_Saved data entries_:
----------

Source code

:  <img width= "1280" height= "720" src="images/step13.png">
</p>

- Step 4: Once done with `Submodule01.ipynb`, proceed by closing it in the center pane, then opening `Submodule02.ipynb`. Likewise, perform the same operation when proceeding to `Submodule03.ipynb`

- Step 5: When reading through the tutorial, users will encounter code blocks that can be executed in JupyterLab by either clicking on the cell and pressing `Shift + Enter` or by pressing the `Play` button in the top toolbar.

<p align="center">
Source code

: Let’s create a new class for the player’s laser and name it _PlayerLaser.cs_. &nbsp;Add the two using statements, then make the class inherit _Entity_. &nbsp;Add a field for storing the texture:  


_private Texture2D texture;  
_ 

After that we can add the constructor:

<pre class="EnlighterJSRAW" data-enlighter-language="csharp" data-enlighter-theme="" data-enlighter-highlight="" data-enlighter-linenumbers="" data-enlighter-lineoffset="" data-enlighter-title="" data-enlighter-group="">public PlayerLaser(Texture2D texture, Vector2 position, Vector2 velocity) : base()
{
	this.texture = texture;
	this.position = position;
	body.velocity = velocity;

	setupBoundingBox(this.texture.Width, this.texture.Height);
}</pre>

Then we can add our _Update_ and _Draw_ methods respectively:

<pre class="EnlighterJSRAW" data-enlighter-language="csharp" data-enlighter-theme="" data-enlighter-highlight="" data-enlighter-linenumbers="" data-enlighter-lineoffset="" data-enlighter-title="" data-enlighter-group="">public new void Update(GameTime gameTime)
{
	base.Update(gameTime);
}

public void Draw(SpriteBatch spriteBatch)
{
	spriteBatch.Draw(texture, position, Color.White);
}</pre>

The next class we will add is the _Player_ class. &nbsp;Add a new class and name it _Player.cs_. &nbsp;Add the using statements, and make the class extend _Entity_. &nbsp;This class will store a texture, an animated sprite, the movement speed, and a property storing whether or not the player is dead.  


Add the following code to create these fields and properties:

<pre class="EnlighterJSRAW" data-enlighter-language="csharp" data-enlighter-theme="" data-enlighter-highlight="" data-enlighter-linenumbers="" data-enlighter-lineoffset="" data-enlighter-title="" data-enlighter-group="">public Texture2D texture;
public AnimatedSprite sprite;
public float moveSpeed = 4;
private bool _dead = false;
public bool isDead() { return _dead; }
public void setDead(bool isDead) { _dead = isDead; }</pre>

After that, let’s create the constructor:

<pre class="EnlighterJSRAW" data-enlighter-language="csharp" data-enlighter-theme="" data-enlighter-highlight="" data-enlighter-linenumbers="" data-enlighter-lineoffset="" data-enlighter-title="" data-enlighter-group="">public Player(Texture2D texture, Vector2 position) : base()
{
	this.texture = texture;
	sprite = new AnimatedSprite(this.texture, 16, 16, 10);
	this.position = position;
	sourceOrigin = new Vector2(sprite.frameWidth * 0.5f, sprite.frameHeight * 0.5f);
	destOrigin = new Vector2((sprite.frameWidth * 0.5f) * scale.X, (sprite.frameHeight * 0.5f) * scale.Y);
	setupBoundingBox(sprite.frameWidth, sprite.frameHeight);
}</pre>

----------

_TASK PROMPT_: Copy each line of the entries in which the string "void" is found.

_SOLUTION BELOW_:
<pre class="EnlighterJSRAW" data-enlighter-language="csharp" data-enlighter-theme="" data-enlighter-highlight="" data-enlighter-linenumbers="" data-enlighter-lineoffset="" data-enlighter-title="" data-enlighter-group="">public new void Update(GameTime gameTime)
public void Draw(SpriteBatch spriteBatch)
public void setDead(bool isDead) { _dead = isDead; }</pre>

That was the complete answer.